■ WHAT TO DO ■
[a] What do these three facts from the forum thread on typhoon relief in Taiwan say?
(i) In the quoted opening post, what did animal rescue groups go out to help?
(ii) How many unique members had posted in the thread, and what was their cumulative post count?
(iii) What correlation came from the 2nd order polynomial best fit?
[b] Carry on the forum thread on typhoon relief in Taiwan from its final sentence.
TEXT FOR ANALYSIS: Begin
[quote=“Mucha Man”]Unless you’ve been asleep the past month you have seen generosity, civic-mindedness, goodwill, consideration for one’s fellow man, etc, exemplified to the highest degree by ordinary people in Taiwan.
How ridiculously petty and insulated can you be to call the taiwanese selfish after the spontaneous and overwhelming help and donations offered to typhoon victims? Volunteer firefighting and rescue teams have risked their lives; students have gone down to help donation centres, animal rescue groups went out to help stray dogs and cats; ordinary people are sending what they can; giving what they can with no thought of a reward or thanks for themselves.[/quote]
:bravo:
I completely agree. I know many Taiwanese people who have given up a considerable amount of time and money to help the typhoon victims.
So many threads about how the Taiwanese are all “selfish”, “ignorant”, “uneducated” …and then the foreigners turn around and claim they are the victims of stereotyping by the Taiwanese.
Looking for a correlation between time spent in Taiwan and opinions posted in this thread, I broke out the spreadsheet.
User post count is used as a proxy for time in Taiwan.
Time for a look at the numbers.
At the time of this post:
== 22 unique members posted in the thread; cumulative post count of 65946.
== 13 are in the “Tunnel Vision” camp; average post count of 1130.
== 5 are in the “Just Humans” camp; average post count of 6562.
== 4 had no discernible opinion; average post count of 4501.
== 1 waffled; will stay anonymous.
Findings:
** Those with lower post count, hence less time in Taiwan, are more likely to comment on the OP in agreement.
** Those with higher post count, either don’t care or have adapted and disagree with the OP.
I don’t see any relation between low post count and less time in Taiwan…[/quote]
You don’t have to see it. The spreadsheet sees it for you. That’s the beauty of it!
If we take date joined and turn that into # of days since joining, we can find correlation to post count. Going out on another limb, we can assume date joined and arrival date in Taiwan are closely tied, but we don’t have access to Customs records.
Removing Buttercup and sandman from the data, as their average post counts per day are amazingly high when compared to the other 22 respondents, we find the following:
65% correlation using linear best fit.
72% correlation using exponential best fit.
82% correlation using 2nd order polynomial best fit.
I would imagine statistically less than your average furriner. I don’t really have any data for you, though - merely anecdotal evidence. There was this one time, at the Post Office …
You only got the relation between joining Forumosa and number of posts, you don’t no nothing about the time a person spent in Taiwan. Someone might have joined Forumosa yesterday after living here for 30 years.
For example, I had a lift in a company I was working at a while back, which had a sensitive weight detection to set of a buzzer if too much weight was in the lift. Lunchtimes had the lift full before it got to the 8th fl, and this day a guy gets in and the buzzer sounds, and he just stands there!! For about 20 or 30 seconds.
TEXT FOR ANALYSIS: End
GIVEN ENTRIES: Begin
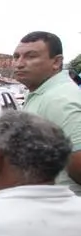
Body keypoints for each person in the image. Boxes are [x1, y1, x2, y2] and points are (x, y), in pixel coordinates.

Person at [9, 31, 81, 196]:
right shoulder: (43, 93)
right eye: (16, 57)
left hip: (61, 210)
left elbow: (78, 165)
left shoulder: (60, 100)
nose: (19, 64)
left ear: (56, 62)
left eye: (30, 56)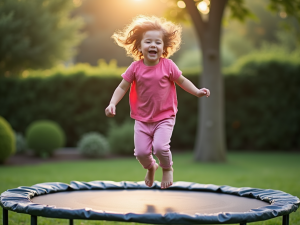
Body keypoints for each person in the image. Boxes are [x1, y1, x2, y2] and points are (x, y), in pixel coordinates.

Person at [105, 16, 210, 189]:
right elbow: (122, 87)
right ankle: (151, 167)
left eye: (158, 42)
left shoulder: (168, 65)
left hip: (164, 117)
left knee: (160, 148)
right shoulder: (135, 68)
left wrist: (197, 91)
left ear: (163, 48)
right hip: (142, 119)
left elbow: (182, 81)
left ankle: (167, 168)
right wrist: (112, 103)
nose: (153, 45)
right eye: (148, 42)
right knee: (141, 153)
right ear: (139, 46)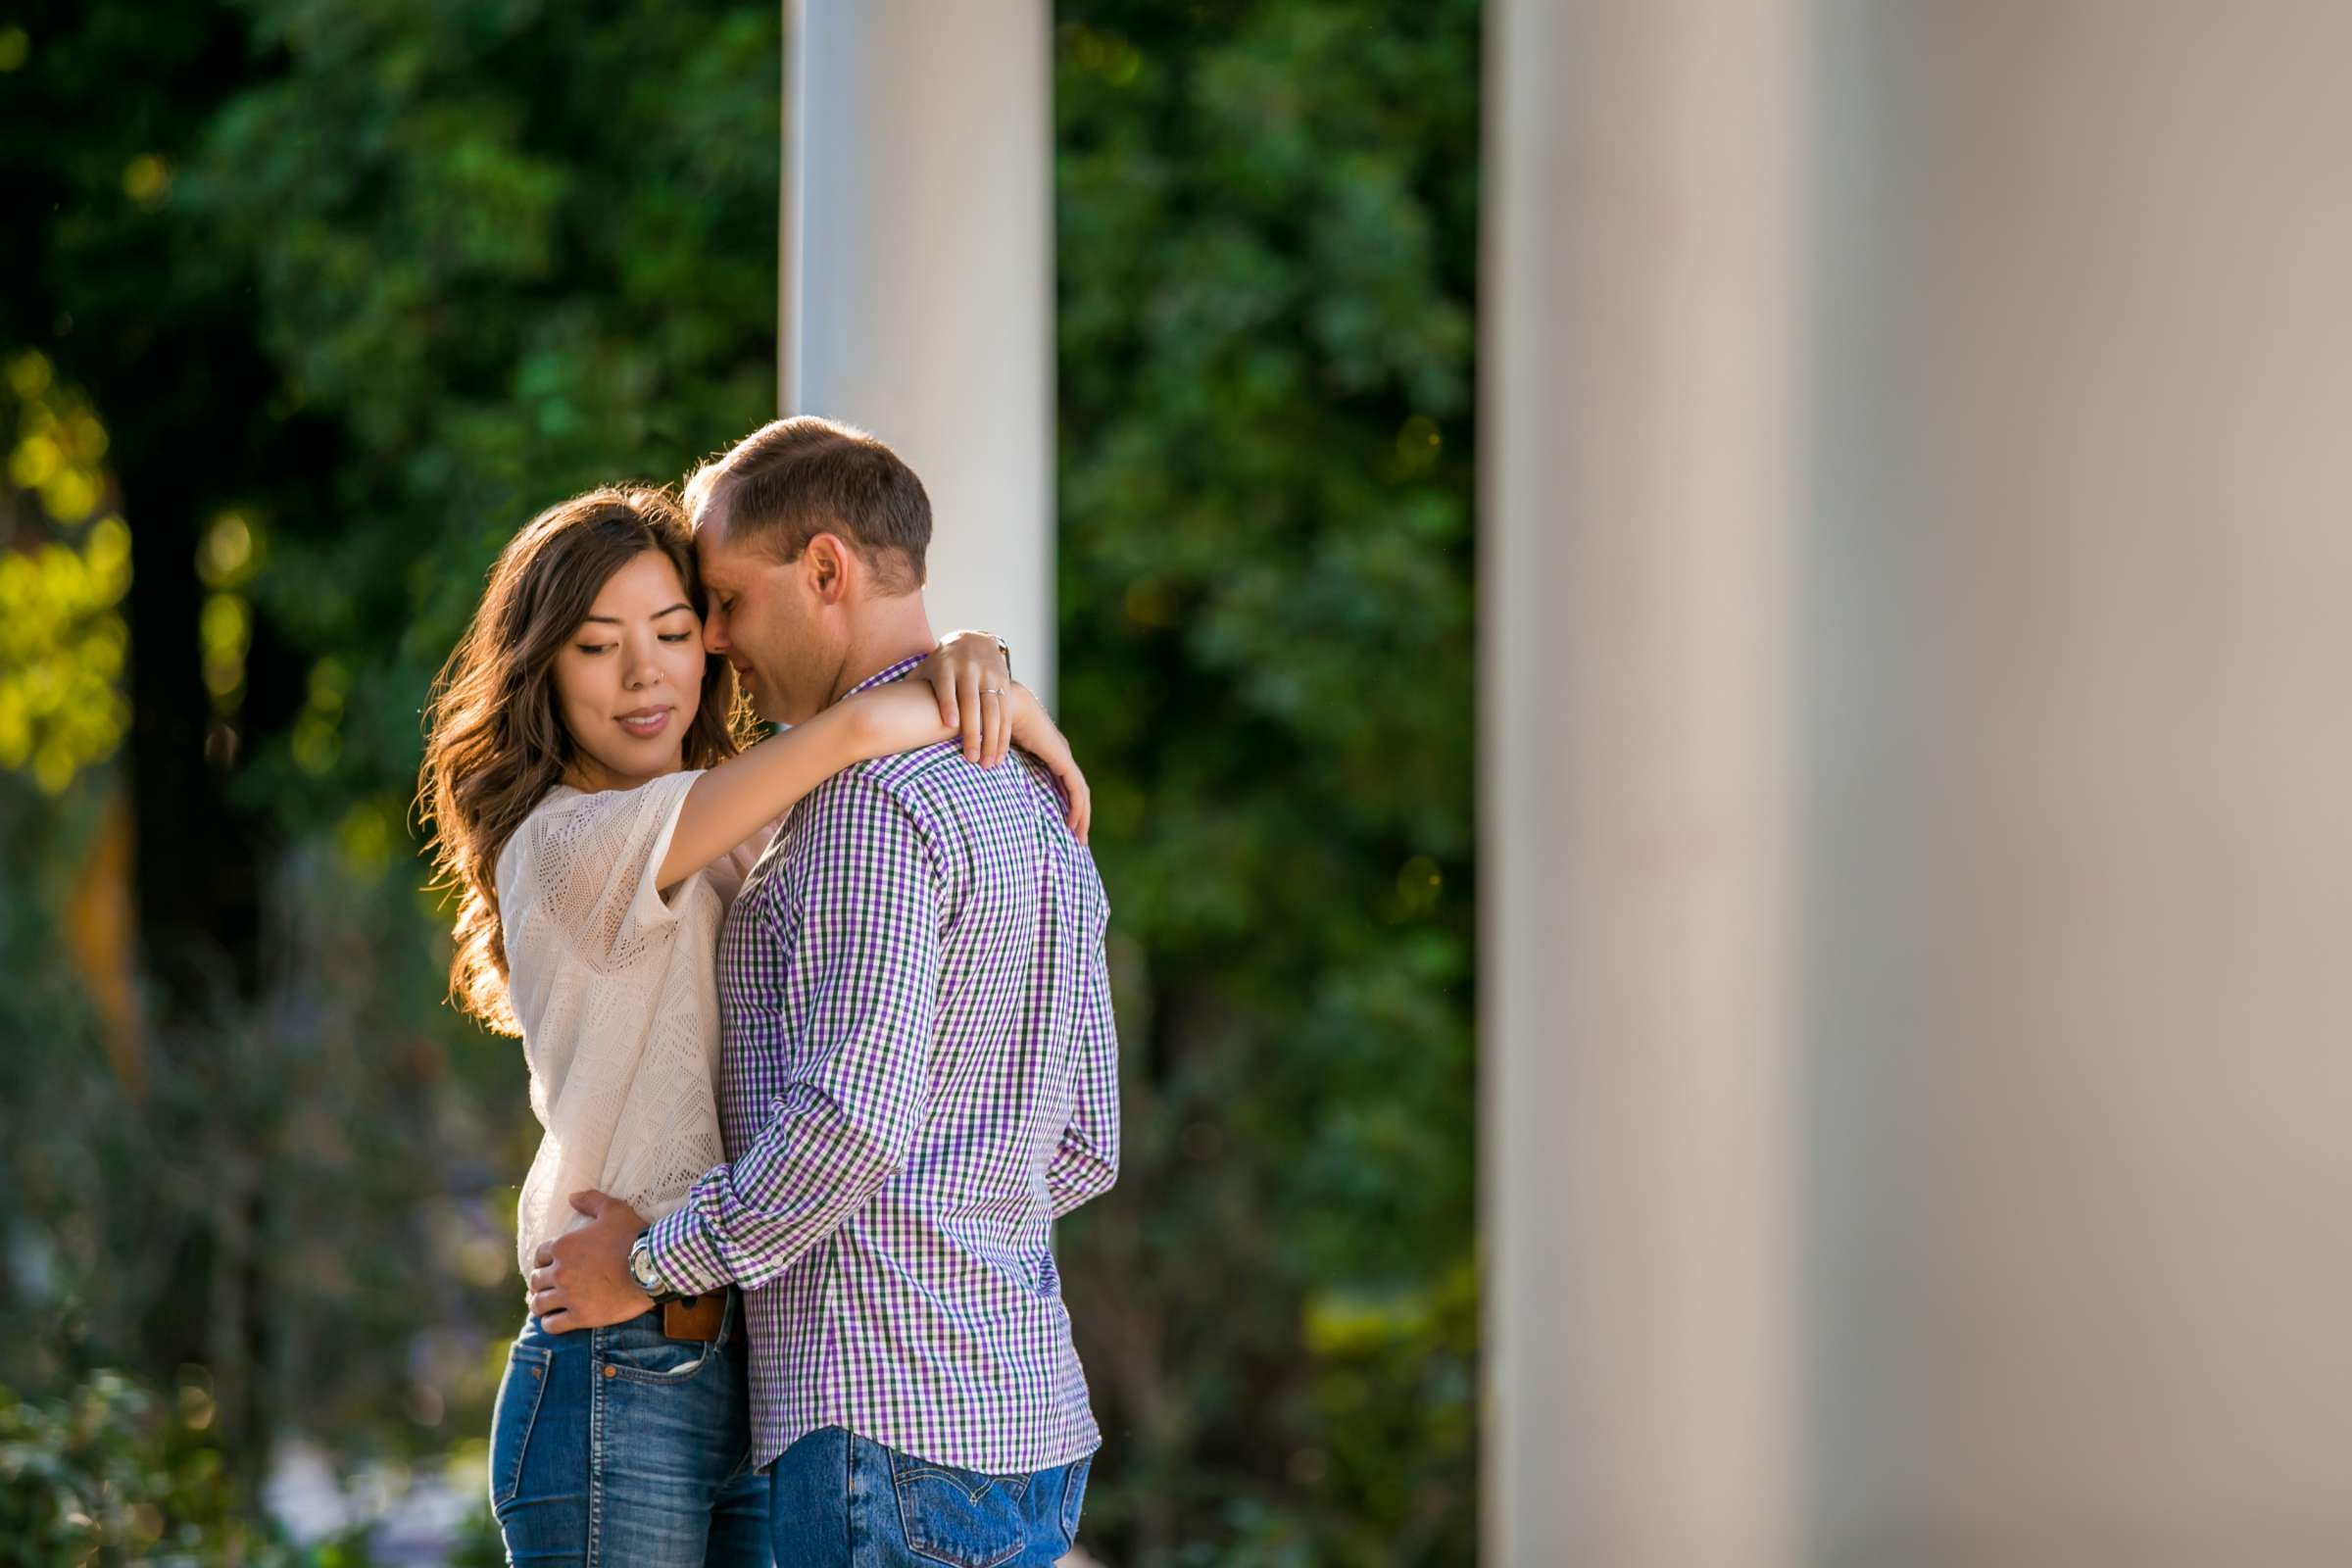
GIVEN ENTRIES: End
■ RESPONSES ■
[a]
(i) Stray dogs and cats.
(ii) 22 unique members, with a cumulative post count of 65946.
(iii) 82%.

[b]
But, then he starts looking at people to his left as if to say "shouldn't YOU be the one to get out" and then chills for a while and looks to the right and same thing, look in his eye to say, "YOU should leave and stop holding the elevator up". Eventually after what seems an uncorfortable lifetime of constant buzzing, he gets out.
The point being, no one said a word throughout, which is very typical in Taiwan in this and many other situations. In the west the guy stood a real chance of getting a swift boot in his ass, or at the least a severe bitching on what a inconsiderate dick he was being.
If your complaining about this aspect of the culture, you should also be complaining about the politeness which empowers it, and in fact the whole enchilada or apple or orange.
:roflmao:
:roflmao:
Taiwanese “rude” (from Eurocentric perspective), are you kidding me?
Have none of y’all been to Singapore?
They’re kiansu* and proud…
In a week here, I’ve seen at least five Taiwanese give up a bus/train seat to an oldster.
In two years in Singapore, I saw a local do this maybe twice.
Carrefour on Sunday afternoon here is nothing compared to the thrash pit of Singaporeans at the same time. Talk about people riding your @$$ in a queue…
You pay ang mor tax there; maybe here too? Heck, “ang mor” was the first phrase I picked out of their flow of language I heard it so much.
Either way, I feel like I’m in a highly refined society after Singapore…
*This is Hokkien-turned-Singlish. Means “afraid to lose”. More like “paranoid of missing out on anything that can be lorded over another human, including one queue spot ahead of them or a free coffee coupon.”
I bet 100元 that you were the only one that even looked at him directly.
[quote=“gt2313a”]In a week here, I’ve seen at least five Taiwanese give up a bus/train seat to an oldster.
…
Either way, I feel like I’m in a highly refined society after Singapore…[/quote]
Give it time, grasshopper. Ghost Month may just have people on their best behavior, thinking of their lost elders.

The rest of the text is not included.